## YOUR OBJECTIVE
Go through the material below, find each line with the word "State", and copy those lines.

╭──

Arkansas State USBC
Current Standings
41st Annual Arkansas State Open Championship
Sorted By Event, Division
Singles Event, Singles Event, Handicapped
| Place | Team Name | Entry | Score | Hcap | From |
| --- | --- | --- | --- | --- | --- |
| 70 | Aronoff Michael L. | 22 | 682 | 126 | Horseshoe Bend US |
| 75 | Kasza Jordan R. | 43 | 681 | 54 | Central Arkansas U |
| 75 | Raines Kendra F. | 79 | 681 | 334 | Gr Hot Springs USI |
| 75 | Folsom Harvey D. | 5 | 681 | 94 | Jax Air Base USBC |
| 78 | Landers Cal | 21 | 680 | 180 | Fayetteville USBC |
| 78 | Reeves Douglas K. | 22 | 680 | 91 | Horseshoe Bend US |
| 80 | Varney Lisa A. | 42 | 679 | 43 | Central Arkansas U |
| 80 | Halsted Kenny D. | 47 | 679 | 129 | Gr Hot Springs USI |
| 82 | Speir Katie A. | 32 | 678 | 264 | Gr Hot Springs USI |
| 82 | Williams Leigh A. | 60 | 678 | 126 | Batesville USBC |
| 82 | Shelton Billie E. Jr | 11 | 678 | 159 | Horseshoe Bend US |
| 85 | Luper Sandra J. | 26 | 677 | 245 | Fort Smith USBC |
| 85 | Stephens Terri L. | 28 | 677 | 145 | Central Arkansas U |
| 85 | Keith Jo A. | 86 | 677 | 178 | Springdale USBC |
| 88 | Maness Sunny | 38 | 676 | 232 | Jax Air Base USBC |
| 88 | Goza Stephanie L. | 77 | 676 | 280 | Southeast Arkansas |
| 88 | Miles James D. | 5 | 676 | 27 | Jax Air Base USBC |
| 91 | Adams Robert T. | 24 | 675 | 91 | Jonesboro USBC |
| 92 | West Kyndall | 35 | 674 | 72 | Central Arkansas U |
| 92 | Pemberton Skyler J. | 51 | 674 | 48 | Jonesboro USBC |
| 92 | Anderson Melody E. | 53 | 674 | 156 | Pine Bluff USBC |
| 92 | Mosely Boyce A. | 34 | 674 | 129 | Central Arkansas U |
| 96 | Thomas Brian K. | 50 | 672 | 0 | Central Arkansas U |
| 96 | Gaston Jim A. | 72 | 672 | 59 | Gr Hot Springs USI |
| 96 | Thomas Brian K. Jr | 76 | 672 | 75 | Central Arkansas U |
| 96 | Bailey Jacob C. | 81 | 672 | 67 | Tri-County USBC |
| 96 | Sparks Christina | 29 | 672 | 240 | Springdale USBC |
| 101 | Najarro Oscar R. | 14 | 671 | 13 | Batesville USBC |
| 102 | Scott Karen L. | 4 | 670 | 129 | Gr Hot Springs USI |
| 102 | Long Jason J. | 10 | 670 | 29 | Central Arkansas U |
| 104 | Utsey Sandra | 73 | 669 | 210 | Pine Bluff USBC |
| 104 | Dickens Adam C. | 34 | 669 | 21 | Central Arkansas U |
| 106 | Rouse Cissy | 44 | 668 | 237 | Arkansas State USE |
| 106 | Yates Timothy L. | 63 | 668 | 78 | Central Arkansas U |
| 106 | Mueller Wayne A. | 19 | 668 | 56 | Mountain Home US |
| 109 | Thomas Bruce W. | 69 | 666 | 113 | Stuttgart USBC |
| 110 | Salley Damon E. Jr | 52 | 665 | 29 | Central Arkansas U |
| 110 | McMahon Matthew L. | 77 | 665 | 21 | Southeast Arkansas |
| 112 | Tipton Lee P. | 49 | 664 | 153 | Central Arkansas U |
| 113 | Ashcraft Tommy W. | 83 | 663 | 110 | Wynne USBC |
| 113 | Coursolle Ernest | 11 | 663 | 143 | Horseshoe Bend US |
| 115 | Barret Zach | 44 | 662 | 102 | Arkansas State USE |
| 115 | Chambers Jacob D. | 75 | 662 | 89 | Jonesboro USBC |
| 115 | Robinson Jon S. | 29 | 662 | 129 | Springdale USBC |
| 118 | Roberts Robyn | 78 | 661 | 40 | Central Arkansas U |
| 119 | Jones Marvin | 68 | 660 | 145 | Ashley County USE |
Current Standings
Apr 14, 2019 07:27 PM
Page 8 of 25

╰──

## TASK RESPONSE
Arkansas State USBC
41st Annual Arkansas State Open Championship
| 106 | Rouse Cissy | 44 | 668 | 237 | Arkansas State USE |
| 115 | Barret Zach | 44 | 662 | 102 | Arkansas State USE |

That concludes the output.